O conhecimento de vários modos de expressão artística é aproveitado neste romance. "Nem Todas as Baleias Voam" não tem as ilustrações de "O Pintor Debaixo do Lava-Loiças" ou de "A Boneca de Kokoschka", mas a música, uma outra vertente artística do autor, tem um papel essencial. Afonso Cruz, músico na banda "The Soaked Lamb", utiliza o seu conhecimento sobre estilos musicais e respectivos intérpretes na construção de "Nem todas as Baleias Voam". E a paixão pela música é essencial para a compreensão da sua prosa.  

Poucos escritores conseguem criar personagens, ambientes e histórias como Afonso Cruz. “Nem Todas as Baleias Voam” é mais um exemplo dessa capacidade. 
. 
 

quarta-feira, 28 de dezembro de 2016

"Zero K", de Don DeLillo







O grau zero da existência

Existe um laboratório algures na antiga União Soviética em que as pessoas escolhem ser mantidas em criogenia. Chama-se "Convergência".

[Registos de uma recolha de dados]

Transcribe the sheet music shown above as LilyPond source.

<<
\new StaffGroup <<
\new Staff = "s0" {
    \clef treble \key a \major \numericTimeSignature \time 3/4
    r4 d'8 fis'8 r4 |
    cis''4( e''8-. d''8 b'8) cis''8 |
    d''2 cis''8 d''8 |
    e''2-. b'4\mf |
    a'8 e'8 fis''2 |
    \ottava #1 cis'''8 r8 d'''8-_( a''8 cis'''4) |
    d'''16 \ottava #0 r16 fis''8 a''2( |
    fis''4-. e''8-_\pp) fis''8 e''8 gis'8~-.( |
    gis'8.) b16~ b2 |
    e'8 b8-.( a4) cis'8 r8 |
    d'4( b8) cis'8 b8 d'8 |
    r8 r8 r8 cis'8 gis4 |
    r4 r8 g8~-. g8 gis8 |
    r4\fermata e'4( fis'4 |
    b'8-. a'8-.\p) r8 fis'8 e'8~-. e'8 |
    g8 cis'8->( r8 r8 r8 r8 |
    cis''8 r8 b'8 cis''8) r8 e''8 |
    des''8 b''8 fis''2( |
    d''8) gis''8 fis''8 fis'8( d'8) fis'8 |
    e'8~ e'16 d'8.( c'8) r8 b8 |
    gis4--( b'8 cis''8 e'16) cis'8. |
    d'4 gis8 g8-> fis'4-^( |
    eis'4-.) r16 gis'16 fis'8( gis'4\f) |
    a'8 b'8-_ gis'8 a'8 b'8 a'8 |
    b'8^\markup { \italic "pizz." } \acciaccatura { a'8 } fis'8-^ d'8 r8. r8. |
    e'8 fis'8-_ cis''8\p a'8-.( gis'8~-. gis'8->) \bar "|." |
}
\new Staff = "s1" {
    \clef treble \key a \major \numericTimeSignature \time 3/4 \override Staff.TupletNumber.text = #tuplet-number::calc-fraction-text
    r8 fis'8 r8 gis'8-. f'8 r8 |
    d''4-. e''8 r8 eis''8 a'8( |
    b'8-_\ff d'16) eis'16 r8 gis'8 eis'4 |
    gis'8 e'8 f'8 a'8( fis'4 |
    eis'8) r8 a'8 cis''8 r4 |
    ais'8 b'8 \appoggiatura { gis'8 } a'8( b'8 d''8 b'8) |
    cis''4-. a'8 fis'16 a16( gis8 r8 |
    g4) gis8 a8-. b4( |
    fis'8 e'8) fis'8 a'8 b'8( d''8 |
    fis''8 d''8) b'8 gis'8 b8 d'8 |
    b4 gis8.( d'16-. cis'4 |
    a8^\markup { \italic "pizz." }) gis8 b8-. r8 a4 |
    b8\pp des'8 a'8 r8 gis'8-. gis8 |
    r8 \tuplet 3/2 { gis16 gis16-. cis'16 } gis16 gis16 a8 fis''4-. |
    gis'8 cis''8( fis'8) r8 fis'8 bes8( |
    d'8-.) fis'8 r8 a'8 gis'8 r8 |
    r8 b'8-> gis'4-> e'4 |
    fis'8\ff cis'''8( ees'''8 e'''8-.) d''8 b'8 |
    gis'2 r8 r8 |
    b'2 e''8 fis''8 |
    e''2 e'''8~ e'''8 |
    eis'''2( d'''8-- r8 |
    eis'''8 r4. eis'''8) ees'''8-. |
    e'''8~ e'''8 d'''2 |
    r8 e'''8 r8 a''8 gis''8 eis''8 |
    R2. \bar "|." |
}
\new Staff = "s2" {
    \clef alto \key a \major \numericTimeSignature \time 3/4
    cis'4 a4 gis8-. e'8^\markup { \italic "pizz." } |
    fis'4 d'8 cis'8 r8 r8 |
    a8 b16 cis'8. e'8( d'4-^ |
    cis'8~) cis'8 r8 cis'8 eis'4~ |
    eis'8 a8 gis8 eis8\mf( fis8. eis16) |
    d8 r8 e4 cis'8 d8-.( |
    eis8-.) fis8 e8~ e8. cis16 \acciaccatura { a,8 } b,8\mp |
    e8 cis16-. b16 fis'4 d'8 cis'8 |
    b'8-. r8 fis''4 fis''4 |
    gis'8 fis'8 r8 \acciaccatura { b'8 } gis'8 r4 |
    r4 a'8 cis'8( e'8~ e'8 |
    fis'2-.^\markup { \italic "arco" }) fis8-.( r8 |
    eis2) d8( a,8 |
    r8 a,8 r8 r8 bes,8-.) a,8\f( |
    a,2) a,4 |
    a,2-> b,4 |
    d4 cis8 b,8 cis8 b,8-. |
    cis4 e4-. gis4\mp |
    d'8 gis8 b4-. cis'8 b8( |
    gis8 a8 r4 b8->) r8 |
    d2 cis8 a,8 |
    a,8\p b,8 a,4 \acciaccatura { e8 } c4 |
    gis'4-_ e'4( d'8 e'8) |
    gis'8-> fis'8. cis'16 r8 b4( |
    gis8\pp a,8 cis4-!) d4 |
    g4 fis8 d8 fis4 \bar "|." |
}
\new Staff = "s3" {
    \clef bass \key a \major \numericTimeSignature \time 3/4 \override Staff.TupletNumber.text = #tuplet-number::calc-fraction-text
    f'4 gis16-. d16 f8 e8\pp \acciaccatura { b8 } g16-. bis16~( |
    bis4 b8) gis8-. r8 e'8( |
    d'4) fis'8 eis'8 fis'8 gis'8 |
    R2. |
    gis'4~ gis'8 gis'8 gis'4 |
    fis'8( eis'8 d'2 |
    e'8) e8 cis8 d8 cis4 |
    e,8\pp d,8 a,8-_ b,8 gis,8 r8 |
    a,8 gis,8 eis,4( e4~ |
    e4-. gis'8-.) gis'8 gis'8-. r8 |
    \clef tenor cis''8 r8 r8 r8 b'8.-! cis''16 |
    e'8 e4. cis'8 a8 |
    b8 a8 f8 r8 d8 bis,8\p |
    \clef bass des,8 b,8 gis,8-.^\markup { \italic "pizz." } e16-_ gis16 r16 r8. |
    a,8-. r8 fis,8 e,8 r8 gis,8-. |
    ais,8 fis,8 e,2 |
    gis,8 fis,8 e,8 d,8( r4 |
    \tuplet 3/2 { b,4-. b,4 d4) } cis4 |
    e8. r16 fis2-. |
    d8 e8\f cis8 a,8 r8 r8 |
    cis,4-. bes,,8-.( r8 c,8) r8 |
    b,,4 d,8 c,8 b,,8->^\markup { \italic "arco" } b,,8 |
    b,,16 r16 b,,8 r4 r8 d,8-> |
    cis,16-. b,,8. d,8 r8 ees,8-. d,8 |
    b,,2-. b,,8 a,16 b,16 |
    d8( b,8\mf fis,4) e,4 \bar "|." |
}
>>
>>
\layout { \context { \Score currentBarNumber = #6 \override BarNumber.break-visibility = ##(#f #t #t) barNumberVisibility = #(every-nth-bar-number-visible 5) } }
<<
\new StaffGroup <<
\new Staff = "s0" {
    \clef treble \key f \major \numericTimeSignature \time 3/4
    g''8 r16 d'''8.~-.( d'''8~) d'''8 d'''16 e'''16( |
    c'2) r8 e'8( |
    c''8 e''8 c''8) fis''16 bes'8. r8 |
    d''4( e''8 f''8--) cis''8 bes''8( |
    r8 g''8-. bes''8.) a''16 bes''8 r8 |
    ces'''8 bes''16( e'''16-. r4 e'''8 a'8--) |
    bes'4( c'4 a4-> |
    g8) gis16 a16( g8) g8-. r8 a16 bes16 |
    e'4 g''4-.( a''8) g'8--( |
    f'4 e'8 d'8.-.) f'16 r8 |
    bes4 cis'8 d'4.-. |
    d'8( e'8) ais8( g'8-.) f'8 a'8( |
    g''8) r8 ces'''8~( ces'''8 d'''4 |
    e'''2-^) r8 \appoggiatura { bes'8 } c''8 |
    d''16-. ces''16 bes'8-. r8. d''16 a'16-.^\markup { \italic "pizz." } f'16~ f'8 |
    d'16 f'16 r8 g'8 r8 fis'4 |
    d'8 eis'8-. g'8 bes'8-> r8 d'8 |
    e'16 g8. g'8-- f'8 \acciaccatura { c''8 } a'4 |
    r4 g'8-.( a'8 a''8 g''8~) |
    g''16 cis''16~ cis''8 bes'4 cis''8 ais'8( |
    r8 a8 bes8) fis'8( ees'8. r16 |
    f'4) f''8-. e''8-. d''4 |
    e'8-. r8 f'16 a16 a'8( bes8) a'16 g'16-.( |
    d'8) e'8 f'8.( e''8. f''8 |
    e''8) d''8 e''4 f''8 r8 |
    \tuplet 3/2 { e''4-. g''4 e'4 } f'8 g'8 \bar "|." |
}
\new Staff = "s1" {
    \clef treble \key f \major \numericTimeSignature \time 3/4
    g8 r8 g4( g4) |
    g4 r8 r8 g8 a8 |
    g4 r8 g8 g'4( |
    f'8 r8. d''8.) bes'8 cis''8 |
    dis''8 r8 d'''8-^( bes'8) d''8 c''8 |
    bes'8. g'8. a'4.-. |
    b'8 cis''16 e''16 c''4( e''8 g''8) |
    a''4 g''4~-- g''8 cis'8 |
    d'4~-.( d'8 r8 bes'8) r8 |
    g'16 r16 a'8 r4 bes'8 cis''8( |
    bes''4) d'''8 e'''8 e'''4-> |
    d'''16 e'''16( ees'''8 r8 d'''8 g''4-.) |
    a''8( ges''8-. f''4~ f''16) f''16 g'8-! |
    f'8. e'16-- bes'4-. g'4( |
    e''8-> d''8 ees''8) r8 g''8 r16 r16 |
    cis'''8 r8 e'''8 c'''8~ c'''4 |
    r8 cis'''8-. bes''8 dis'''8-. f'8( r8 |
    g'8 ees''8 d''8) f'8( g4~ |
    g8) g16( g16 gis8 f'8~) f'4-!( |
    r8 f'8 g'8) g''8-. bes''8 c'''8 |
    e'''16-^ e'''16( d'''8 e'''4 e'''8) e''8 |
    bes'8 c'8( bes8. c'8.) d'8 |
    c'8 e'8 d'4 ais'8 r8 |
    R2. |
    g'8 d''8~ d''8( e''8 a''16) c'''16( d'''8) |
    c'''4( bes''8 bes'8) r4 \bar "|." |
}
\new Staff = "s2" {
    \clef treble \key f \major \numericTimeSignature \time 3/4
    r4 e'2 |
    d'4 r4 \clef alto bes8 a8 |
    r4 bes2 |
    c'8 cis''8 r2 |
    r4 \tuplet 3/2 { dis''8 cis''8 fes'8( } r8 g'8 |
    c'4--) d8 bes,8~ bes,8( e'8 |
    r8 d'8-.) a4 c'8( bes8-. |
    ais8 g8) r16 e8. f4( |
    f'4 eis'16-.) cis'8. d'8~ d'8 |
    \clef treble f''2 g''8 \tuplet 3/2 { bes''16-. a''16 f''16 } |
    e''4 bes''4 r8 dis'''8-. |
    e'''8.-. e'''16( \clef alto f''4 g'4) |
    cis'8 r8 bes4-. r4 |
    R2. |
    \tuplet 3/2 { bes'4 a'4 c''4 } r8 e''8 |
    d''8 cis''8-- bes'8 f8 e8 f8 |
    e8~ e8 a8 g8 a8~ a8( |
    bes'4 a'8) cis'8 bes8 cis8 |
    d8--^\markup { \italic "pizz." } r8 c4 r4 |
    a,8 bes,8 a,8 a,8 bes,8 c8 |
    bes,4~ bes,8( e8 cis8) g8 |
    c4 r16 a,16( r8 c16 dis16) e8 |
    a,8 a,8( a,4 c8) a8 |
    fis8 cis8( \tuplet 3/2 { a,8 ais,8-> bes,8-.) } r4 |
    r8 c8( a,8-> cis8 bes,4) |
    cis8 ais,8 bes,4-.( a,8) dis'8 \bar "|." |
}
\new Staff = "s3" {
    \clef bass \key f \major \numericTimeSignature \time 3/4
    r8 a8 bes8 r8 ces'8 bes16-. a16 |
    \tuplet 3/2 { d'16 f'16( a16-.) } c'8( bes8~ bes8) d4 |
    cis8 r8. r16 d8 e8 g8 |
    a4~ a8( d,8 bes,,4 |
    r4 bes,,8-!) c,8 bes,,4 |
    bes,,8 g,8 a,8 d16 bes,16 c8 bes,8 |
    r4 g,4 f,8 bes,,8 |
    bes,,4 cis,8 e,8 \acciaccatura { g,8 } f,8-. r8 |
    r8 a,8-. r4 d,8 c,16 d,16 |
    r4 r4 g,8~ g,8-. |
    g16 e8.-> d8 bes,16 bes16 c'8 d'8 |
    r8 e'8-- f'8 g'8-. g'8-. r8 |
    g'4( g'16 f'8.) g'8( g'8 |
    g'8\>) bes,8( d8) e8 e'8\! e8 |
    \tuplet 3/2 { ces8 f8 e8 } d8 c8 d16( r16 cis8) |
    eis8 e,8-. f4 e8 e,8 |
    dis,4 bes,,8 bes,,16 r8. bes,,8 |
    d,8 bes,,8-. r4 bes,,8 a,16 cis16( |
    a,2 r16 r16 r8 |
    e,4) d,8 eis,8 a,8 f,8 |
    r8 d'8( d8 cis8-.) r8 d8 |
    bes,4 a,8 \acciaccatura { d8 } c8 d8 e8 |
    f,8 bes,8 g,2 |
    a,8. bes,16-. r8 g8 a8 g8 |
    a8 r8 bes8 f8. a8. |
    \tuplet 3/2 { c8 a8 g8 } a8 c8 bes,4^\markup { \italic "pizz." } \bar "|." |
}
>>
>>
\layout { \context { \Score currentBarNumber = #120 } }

• **Objetivo do exercício**
Continue o texto de estudo sobre livros, a começar logo depois da última frase apresentada.

• **Resposta**
Ross, o ideólogo da "Convergência", convida o seu filho Jeffrey Lockhart a visitar as instalações. Será Jeffrey a narrar as características das instalações e a realidade das pessoas que esperam pela interrupção voluntária das suas vidas. O objectivo dos hóspedes é vencer a doença, a mortalidade. Perante o avassalador desenvolvimento da tecnologia, Jeffrey resiste. A manutenção de um smartphone obsoleto é um sintoma de renitência perante tal fulgor tecnológico.
Don DeLillo, um dos mais importantes escritores norte-americanos da actualidade, subordina a história às ideias que quer desenvolver. "Zero K" (Sextante) aprofunda o sempiterno dilema do homem perante o seu fim. Há ideias a explorar e uma mensagem a transmitir. Demasiado enredo e descrições minuciosas iriam obscurecer essas intenções:
"Eu podia ter feito uma ou duas perguntas. Que cadeira, que quarto, que cidade, que país? Mas dei-me conta de que isto teria sido uma afronta ao método narrativo do homem".
DeLillo interroga-se sobre o fim da vida como parte integrante da própria vida. A impossibilidade de morrer é uma descaracterização do ciclo de existência do ser humano.  As palavras citadas de Santo Agostinho são o mote para o desdobramento das suas interrogações:
" Nunca, na verdade, haverá para o homem pior desgraça na morte de que chegar onde a própria morte não será morte"
A Moral que conhecemos é fragmentada e tudo é posto em causa. A existência do Ser Humano fragmenta-se, reconfigura-se. A Fé em Deus desloca-se para a tecnologia. O primado da lógica e da razão é levado ao limite.
"Tecnologia assente na fé. Eis do que se trata. Outro deus. Não muito diferente, no fim de contas, de alguns deuses anteriores"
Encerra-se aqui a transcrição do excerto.